Any city that wants to provide transit service to many neighbourhoods, needs to use buses. Any city that wants to build up transit ridership to a point where rail becomes attractive, needs to use buses. And cities like Halifax – small, moderate density – likely only have a handful of routes where there may be enough people riding transit to even look at rail. Because rail is expensive to build, and often expensive to operate, it is easiest to justify on busy transit corridors, usually where peak transit demand is over two thousand people per hour, per direction.
In Halifax, the MacDonald Bridge meets that threshold, but few other corridors are even close to that busy. Many neighbourhoods have strong transit demand, but not enough demand to look at laying new rail lines: Spryfield; Fairview; Clayton Park West; Sackville and North and Central Dartmouth. In addition, many key destinations aren’t close to the water or rail lines, including: the Halifax Infirmary; the IWK and VG; the naval dockyard and shipyard; Mic Mac Mall; Dartmouth Crossing, plus NSCC campuses and high schools across the region. These are all places that many people want to travel to, and the bus is the most likely option to serve most trips across HRM for the foreseeable future.
We already have buses, and they already go to all these locations. The problem is that the existing bus service is not good enough. Neither is the service proposed under Halifax Transit’s network redesign, the Moving Forward Plan. Our buses need to be faster, come more frequently and be more reliable. Buses need to quickly and easily connect more people to more destinations. Building a radically better bus system will help people who already use the bus, it will encourage more people to take the bus, and it will build ridership to support other transit projects.

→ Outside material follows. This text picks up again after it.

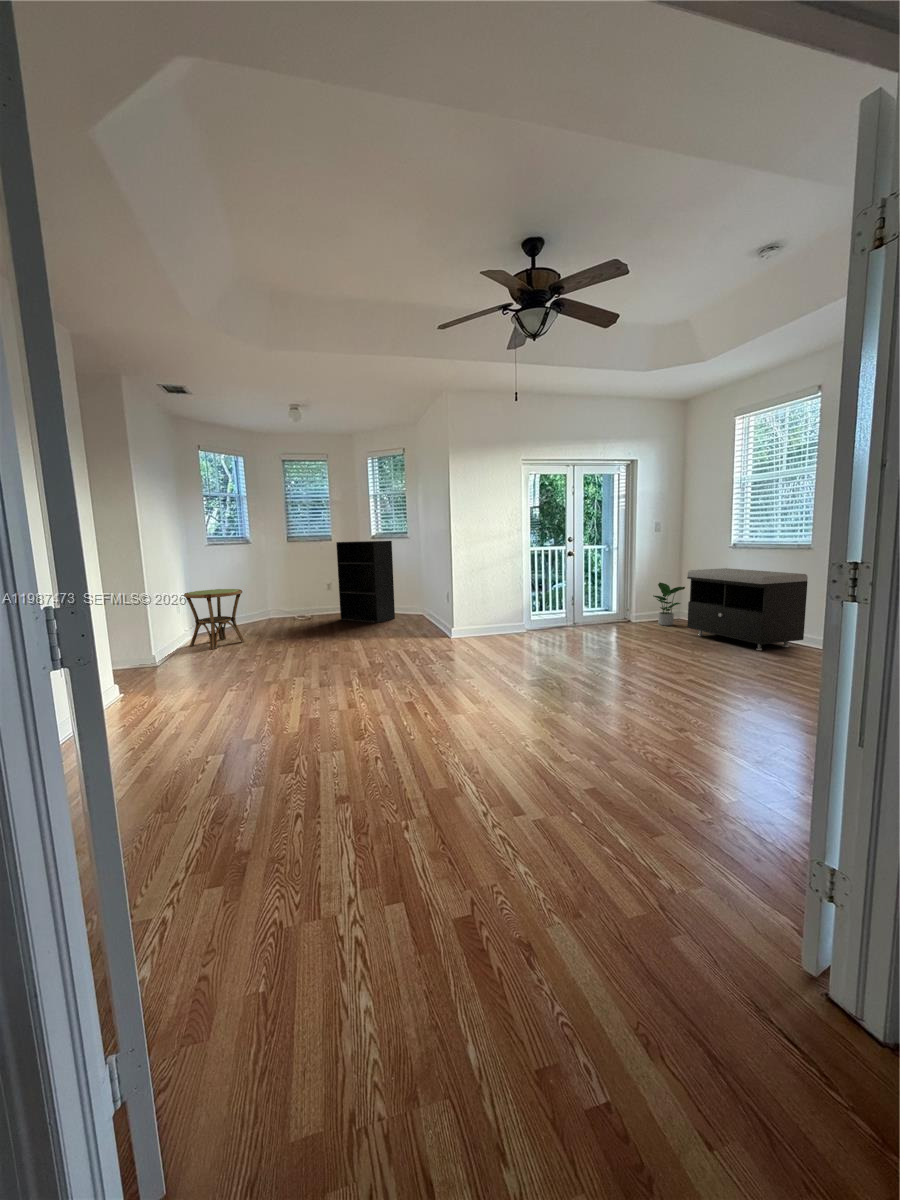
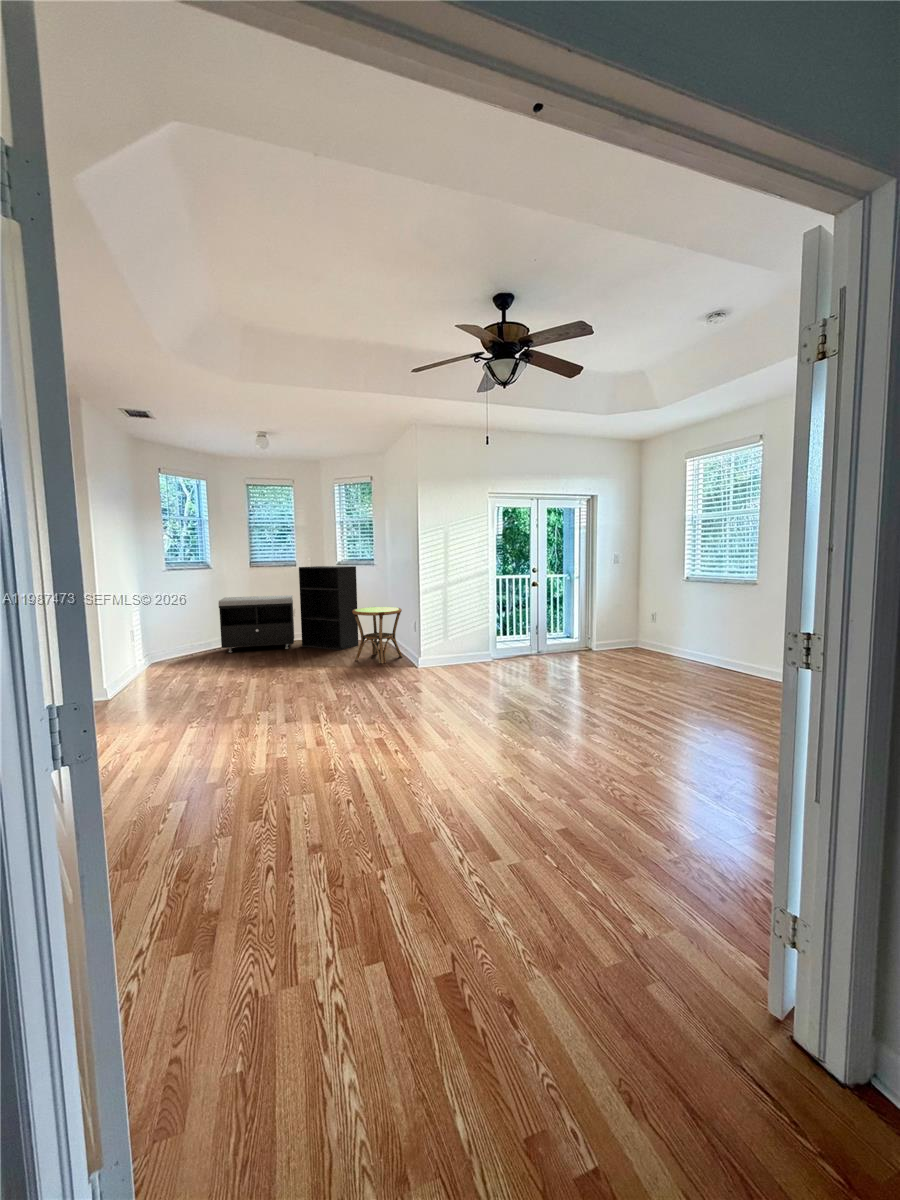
storage bench: present [687,568,808,650] -> present [218,595,294,652]
potted plant: present [653,582,685,626] -> none [614,611,644,653]
side table: present [184,589,245,649] -> present [352,607,403,663]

Whatever other transit we need or choose in the future, our city will be much better off with better buses.
The Moving Forward Plus plan needs serious rethinking. It still makes the Bayers Lake shopping and employment area hard to reach from most of the city and the same is true of the Burnside and Dartmouth Crossing area. It still leaves the 300 series routes terminating at Albermarle Street with an abysmal connection with all of the other routes. I question the wisdom of off-street terminals because of the added time needed to serve them. The current plan terminates off-peak buses at Scotia Square when the Spring Garden shopping area, the hospitals and Dalhousie are if anything more important in the off-peak than in the peak. We need to be look at which corridors make sense for streetcar and prepare for it by having level boarding stops that work for both bus and streetcar. The height off the pavement / rail is the same for both low floor buses and streetcars. Eugene, Oregon, Cleveland, Ohio and maybe the Hartford busway are examples of such stops for buses. Someone should talk to the bus drivers on the routes (84, 85, and 87) that serve the Sackville Rink to find out if there are many people who get to and /or from the rink by bus. This would help determine whether it would be worth having service to Cole Harbour Place worth while.